The FiLIP watch is one possible solution to that problem. On Friday, Sprint introduced another. The WeGo is a super-simple cellphone, designed for kids from 5 to 12. It aims to give parents sophisticated tracking capabilities while letting kids master basic communications skills.


A review unit was not available at press time. But at initial glance, there are three features that make the Sprint WeGo stand out from run-of-the-mill flip phones.

One is its simple design. There’s just one button on the front for making calls, and two buttons on the side for scrolling up or down through a list of people your child may contact. If your child feels like he’s in danger, he can pull a ring on a string, which sounds an alarm and immediately sends you a text. When you call the child back, the phone’s microphone and camera are immediately activated.
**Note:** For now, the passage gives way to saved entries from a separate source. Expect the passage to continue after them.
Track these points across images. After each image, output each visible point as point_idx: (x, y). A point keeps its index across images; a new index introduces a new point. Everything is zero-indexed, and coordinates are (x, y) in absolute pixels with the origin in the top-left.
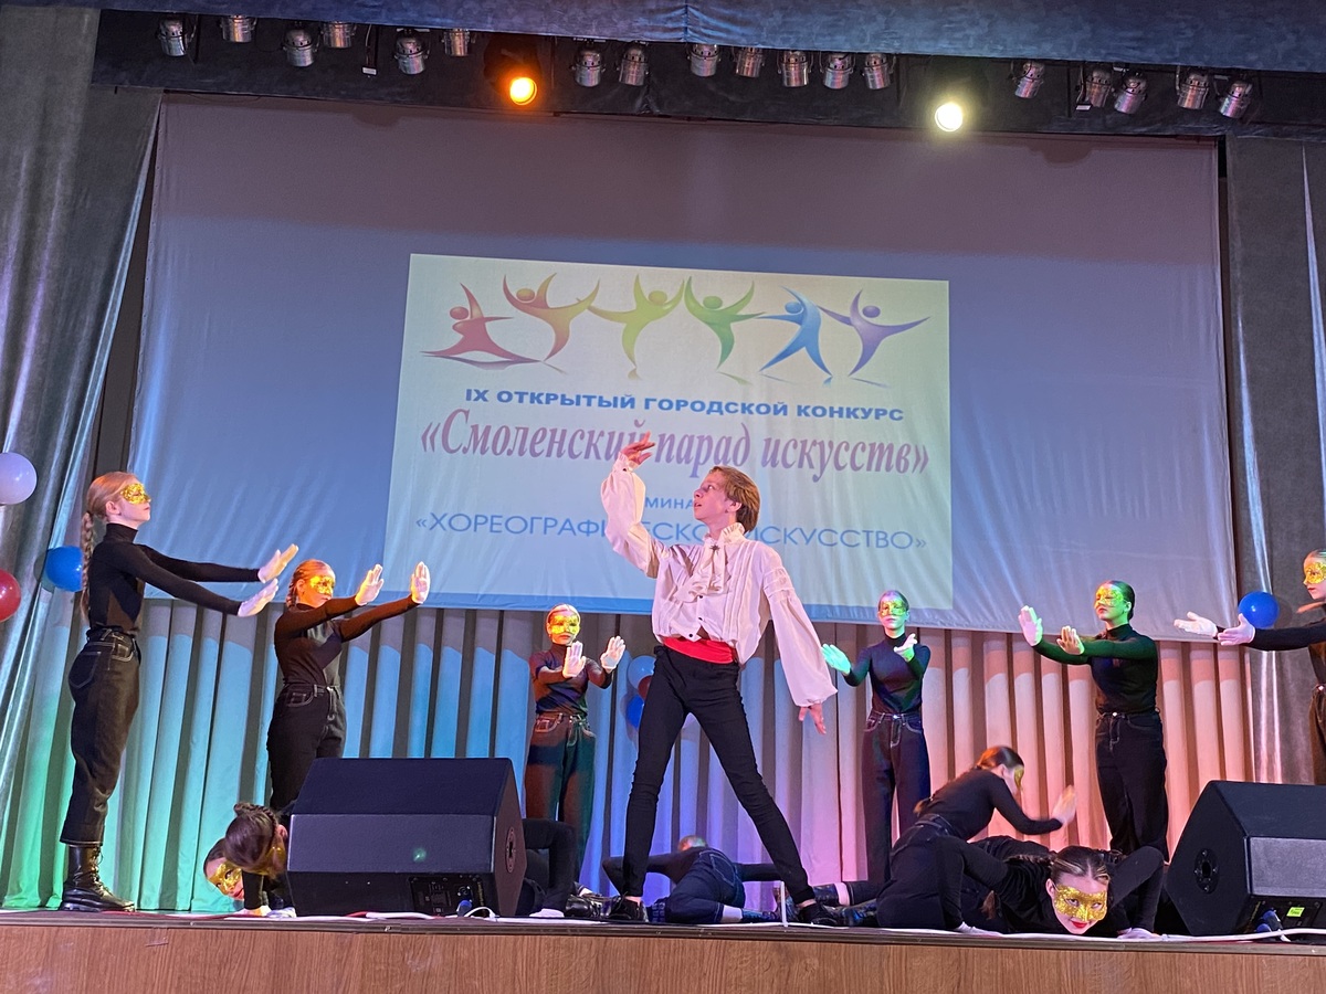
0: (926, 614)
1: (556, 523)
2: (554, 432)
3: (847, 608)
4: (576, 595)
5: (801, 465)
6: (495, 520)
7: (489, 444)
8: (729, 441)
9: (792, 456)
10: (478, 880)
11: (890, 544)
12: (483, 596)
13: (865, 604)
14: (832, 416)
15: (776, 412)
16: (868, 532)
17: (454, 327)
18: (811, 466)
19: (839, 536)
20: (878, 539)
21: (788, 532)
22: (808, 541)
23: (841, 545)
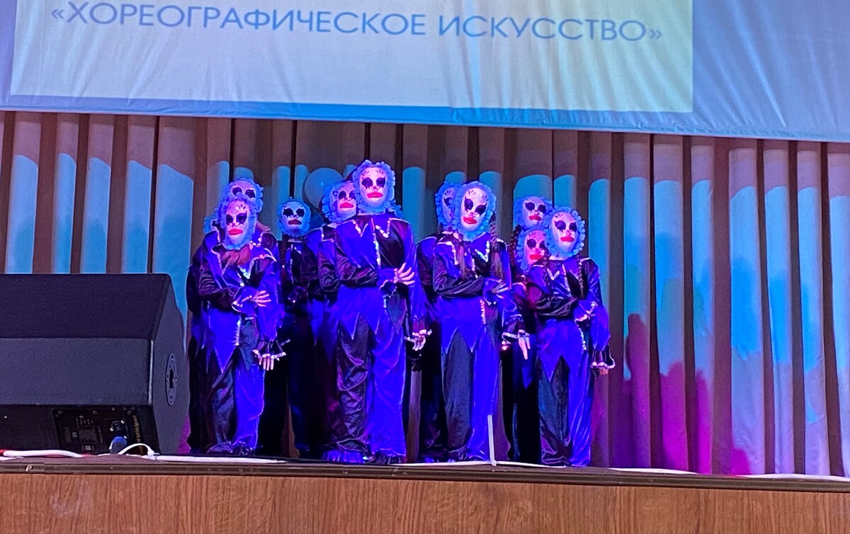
0: (661, 118)
1: (219, 13)
3: (567, 112)
4: (244, 99)
6: (146, 11)
10: (134, 412)
11: (619, 36)
12: (133, 101)
13: (588, 108)
16: (592, 22)
19: (556, 27)
20: (604, 30)
21: (496, 23)
22: (520, 33)
23: (559, 38)
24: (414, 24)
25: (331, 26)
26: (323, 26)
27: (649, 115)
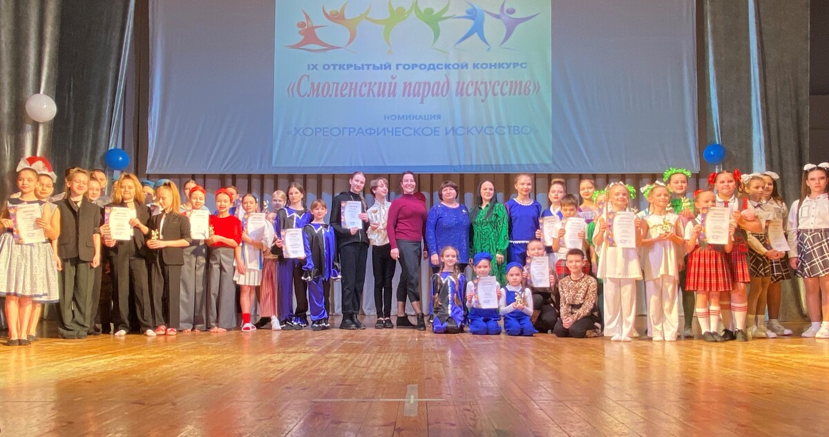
0: (539, 167)
1: (355, 130)
2: (351, 84)
3: (499, 165)
4: (366, 165)
5: (475, 95)
6: (325, 130)
7: (320, 92)
8: (439, 83)
9: (471, 90)
11: (521, 133)
12: (322, 167)
13: (508, 163)
14: (490, 68)
15: (462, 68)
16: (509, 127)
17: (299, 32)
18: (481, 95)
19: (494, 130)
20: (514, 130)
21: (469, 129)
22: (479, 133)
23: (496, 134)
24: (435, 131)
25: (401, 133)
26: (398, 133)
27: (534, 165)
(The WeGo is also durable: Sprint claims the water-resistant handheld device can withstand a drop of up to 12 feet without shattering.)

The second standout feature are the parental controls. You can enter up to 20 numbers your child can call; these are also the only numbers that can call him. You can put the phone in silent mode during school hours or late at night. You can use a web portal to track his location, get text messages when he arrives at school or at home, and get alerts if he’s traveling in a vehicle that’s exceeding the speed limit. An accelerometer in the phone can even let you know if he’s gotten out of bed in time for school.


WeGo lets you set up “geofences” in multiple locations and get text alerts when your child enters or leaves one. (Sprint)

The third is the phone’s relatively low cost: The WeGo costs $120, which you can pay off over 24 months if needed, plus $10 a month for 1,000 minutes of talking and 1,000 texts. Because there’s no keyboard or keypad on the device, the text messages are limited to 50 preset phrases like “I’m at home,” “I need a ride,” or “Call me, please.”

Super-simple phones aimed at the very young were trendy a few years back, when the Firefly Mobile was introduced. Later, Verizon offered the LG Migo, a similarly basic and colorful handset for the Crayola crowd. Verizon discontinued the Migo a few years ago; Firefly phones are still available with pay-as-you-go plans, but with none of the parental controls.

With the rise of devices like the FiLIP and the WeGo, phones for the smallest members of our families may be experiencing a bit of a comeback. We’ll have more to say when we get our hands on a WeGo later this month.